Algorithm (byte_size path):

  • Empty incoming batch → drop (no schema gymnastics on zero-row flushes — the consumer already saw a schema in an earlier batch or will get one from the upstream reader).
  • Buffer empty + incoming batch already at/over target → slice it directly into target-sized chunks (zero-copy).
  • Otherwise accumulate; once buffered nbytes crosses the target, concat + slice the buffer to target-sized chunks. Yield everything except a possibly-undersized tail; carry the tail forward.
  • On exhaustion → flush whatever is left as a single concat'd batch (may be smaller than byte_size).

any_to_arrow_table

any_to_arrow_table(obj: Any, options: Optional[CastOptions] = None) -> pa.Table

Convert any supported object to a pa.Table, with engine-native casting applied upstream when possible.

Casting strategy:

  • Arrow inputs (Table/RecordBatch/Array/Reader) — cast on the Arrow side via :meth:CastOptions.cast_arrow_tabular, with the need_cast skip optimization.
  • Pandas / Spark / Polars inputs — cast in-engine first via cast_pandas / cast_spark / cast_polars, then serialize to Arrow. The serialized table needs no further cast.
  • Generic Python inputs — wrapped via pl.DataFrame(obj) to get a polars cast path.

any_to_arrow_record_batch

any_to_arrow_record_batch(
    obj: Any, options: Optional[CastOptions] = None
) -> pa.RecordBatch

Convert to a single pa.RecordBatch.

any_to_arrow_batch_iterator

any_to_arrow_batch_iterator(
    obj: Any, options: Optional[CastOptions] = None
) -> Iterator[pa.RecordBatch]

Convert any supported object to a lazy iterator of pa.RecordBatch.

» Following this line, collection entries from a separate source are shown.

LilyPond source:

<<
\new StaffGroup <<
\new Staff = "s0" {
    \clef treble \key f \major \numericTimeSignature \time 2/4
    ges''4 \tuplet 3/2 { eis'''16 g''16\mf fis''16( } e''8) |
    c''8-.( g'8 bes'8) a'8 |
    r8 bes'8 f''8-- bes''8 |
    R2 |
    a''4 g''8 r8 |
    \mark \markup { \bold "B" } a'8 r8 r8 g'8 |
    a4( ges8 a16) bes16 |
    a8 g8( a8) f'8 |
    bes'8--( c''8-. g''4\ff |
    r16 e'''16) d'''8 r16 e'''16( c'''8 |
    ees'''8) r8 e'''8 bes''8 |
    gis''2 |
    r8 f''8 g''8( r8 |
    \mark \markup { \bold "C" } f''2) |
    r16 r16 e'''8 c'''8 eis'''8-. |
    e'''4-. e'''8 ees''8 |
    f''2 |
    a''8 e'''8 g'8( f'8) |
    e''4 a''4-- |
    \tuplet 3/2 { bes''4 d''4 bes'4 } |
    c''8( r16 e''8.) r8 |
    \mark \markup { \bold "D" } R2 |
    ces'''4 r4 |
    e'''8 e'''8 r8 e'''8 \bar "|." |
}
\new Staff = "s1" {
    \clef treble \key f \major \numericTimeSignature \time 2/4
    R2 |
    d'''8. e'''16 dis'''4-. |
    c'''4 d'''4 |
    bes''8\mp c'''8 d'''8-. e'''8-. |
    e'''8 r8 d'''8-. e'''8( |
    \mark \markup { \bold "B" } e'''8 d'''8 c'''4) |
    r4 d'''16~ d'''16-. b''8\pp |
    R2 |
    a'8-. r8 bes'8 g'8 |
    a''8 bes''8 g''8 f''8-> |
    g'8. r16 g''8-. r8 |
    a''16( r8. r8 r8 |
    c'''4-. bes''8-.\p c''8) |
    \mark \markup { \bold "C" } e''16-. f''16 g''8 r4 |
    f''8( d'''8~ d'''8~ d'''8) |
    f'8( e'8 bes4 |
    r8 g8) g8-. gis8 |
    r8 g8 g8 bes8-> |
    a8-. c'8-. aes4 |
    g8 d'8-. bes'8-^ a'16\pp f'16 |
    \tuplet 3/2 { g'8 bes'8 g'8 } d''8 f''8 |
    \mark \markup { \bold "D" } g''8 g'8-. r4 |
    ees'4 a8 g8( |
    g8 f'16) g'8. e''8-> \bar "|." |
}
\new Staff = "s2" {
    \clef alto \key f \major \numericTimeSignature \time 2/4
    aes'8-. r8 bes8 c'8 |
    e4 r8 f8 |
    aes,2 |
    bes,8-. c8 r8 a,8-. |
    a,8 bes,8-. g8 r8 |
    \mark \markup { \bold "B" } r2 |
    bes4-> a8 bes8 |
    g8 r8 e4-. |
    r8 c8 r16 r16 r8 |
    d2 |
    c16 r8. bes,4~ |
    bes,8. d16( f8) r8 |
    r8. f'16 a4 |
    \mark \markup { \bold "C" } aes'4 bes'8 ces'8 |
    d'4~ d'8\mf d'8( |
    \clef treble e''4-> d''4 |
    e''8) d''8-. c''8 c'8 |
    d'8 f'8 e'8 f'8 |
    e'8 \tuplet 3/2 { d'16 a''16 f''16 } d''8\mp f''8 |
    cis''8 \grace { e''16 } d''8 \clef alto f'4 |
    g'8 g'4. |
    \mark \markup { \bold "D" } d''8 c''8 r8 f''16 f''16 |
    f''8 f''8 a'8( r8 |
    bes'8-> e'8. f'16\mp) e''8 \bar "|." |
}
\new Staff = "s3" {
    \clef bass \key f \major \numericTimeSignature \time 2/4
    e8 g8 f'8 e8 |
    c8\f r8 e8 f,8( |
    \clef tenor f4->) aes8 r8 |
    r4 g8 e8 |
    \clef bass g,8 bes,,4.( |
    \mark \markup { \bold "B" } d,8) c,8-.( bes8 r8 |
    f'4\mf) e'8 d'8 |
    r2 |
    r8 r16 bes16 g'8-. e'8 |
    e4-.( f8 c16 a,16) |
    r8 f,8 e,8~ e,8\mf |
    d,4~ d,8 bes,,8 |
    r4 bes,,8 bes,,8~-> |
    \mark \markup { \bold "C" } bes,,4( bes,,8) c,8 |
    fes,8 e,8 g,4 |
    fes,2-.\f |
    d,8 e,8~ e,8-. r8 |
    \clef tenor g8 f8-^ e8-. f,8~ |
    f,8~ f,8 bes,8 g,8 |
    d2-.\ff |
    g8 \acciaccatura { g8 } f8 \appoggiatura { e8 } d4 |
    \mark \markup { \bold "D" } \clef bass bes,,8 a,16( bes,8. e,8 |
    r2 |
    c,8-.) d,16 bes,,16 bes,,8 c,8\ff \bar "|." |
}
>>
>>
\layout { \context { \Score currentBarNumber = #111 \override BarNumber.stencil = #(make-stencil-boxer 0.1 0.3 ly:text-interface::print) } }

Per-batch Arrow cast and byte_size / row_size rechunking are owned by :meth:CastOptions.cast_arrow_batch_iterator, which delegates to the nested struct rechunker. The job here is to produce the source batch stream — engine-native casts happen upstream when an engine (polars / spark / pandas) owns the data.

For Polars LazyFrame and Spark DataFrame, the engine-native cast is applied before serialization, so the rechunker sees already- cast batches and skips per-batch Arrow rework.

any_to_arrow_record_batch_reader

any_to_arrow_record_batch_reader(
    obj: Any, options: Optional[CastOptions] = None
) -> pa.RecordBatchReader

Wrap any_to_arrow_batch_iterator behind a RecordBatchReader.

Output schema: merged_schematarget_schema → first-batch peek.

any_to_arrow_scalar

any_to_arrow_scalar(
    scalar: Any, options: Optional[CastOptions] = None
) -> pa.Scalar

Convert a Python value to an Arrow scalar, then cast to target type.

cast_arrow_scalar

cast_arrow_scalar(
    scalar: Scalar, options: Optional[CastOptions] = None
) -> pa.Scalar

Cast an Arrow scalar via the array path.

cast_arrow_array

cast_arrow_array(
    array: Union[ChunkedArray, Array], options: Optional[CastOptions] = None
) -> Union[pa.ChunkedArray, pa.Array]

Cast a pyarrow Array/ChunkedArray.

cast_arrow_tabular

cast_arrow_tabular(
    data: Union[Table, RecordBatch], options: Optional[CastOptions] = None
) -> Union[pa.Table, pa.RecordBatch]

Cast pyarrow Table/RecordBatch with skip-cast on schema match.

cast_arrow_record_batch_reader

cast_arrow_record_batch_reader(
    data: RecordBatchReader, options: Optional[CastOptions] = None
) -> pa.RecordBatchReader

Lazily wrap a RecordBatchReader with on-the-fly cast.

Pure passthrough when the source schema matches target and no chunking is requested.